◆ Goal of the exercise
From the data below, retype exactly the lines starting with the one that contains "Национальный фонд в поддержку демократии, Ин" and ending with the one that contains "Историята на Амелия", both included.

◆ Information shown
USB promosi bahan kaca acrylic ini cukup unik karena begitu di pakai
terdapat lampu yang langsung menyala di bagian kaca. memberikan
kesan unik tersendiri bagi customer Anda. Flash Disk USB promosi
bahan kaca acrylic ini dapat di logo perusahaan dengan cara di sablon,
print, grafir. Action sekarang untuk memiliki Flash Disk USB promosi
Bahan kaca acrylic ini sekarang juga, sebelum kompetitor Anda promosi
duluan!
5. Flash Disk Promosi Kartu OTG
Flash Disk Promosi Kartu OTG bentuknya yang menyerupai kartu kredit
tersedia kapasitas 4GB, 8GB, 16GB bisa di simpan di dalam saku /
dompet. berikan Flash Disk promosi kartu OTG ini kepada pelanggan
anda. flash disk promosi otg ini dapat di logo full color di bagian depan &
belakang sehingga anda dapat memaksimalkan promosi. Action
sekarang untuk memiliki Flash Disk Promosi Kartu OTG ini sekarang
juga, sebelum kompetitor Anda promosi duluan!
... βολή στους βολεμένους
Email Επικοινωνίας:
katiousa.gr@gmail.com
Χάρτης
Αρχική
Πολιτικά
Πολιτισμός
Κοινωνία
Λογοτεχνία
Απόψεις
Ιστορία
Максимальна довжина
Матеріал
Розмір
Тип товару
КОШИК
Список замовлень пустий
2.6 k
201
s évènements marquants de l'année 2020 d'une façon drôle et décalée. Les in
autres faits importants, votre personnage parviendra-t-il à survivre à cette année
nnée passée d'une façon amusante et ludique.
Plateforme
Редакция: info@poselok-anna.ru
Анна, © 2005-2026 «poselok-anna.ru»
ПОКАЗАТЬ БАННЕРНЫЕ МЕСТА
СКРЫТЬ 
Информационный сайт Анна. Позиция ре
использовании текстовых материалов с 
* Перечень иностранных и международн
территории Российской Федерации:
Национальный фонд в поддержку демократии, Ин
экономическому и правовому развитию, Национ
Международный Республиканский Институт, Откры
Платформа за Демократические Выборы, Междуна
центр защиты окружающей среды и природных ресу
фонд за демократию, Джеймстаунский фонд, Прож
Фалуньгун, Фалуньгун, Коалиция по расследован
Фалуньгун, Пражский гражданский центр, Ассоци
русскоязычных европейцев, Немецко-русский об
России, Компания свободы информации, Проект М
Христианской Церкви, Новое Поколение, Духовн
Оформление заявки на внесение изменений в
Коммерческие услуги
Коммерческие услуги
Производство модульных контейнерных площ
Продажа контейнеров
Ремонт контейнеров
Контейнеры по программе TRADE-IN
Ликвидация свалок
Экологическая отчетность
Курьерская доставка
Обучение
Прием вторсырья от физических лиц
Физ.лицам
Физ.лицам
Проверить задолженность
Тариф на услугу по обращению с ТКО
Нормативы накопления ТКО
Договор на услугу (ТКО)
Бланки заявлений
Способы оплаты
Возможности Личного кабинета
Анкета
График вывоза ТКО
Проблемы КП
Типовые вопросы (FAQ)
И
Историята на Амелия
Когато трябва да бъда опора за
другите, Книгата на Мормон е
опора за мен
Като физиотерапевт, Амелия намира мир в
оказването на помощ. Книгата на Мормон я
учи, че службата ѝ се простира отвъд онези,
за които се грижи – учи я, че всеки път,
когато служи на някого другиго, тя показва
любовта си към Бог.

◆ Written response
Национальный фонд в поддержку демократии, Ин
экономическому и правовому развитию, Национ
Международный Республиканский Институт, Откры
Платформа за Демократические Выборы, Междуна
центр защиты окружающей среды и природных ресу
фонд за демократию, Джеймстаунский фонд, Прож
Фалуньгун, Фалуньгун, Коалиция по расследован
Фалуньгун, Пражский гражданский центр, Ассоци
русскоязычных европейцев, Немецко-русский об
России, Компания свободы информации, Проект М
Христианской Церкви, Новое Поколение, Духовн
Оформление заявки на внесение изменений в
Коммерческие услуги
Коммерческие услуги
Производство модульных контейнерных площ
Продажа контейнеров
Ремонт контейнеров
Контейнеры по программе TRADE-IN
Ликвидация свалок
Экологическая отчетность
Курьерская доставка
Обучение
Прием вторсырья от физических лиц
Физ.лицам
Физ.лицам
Проверить задолженность
Тариф на услугу по обращению с ТКО
Нормативы накопления ТКО
Договор на услугу (ТКО)
Бланки заявлений
Способы оплаты
Возможности Личного кабинета
Анкета
График вывоза ТКО
Проблемы КП
Типовые вопросы (FAQ)
И
Историята на Амелия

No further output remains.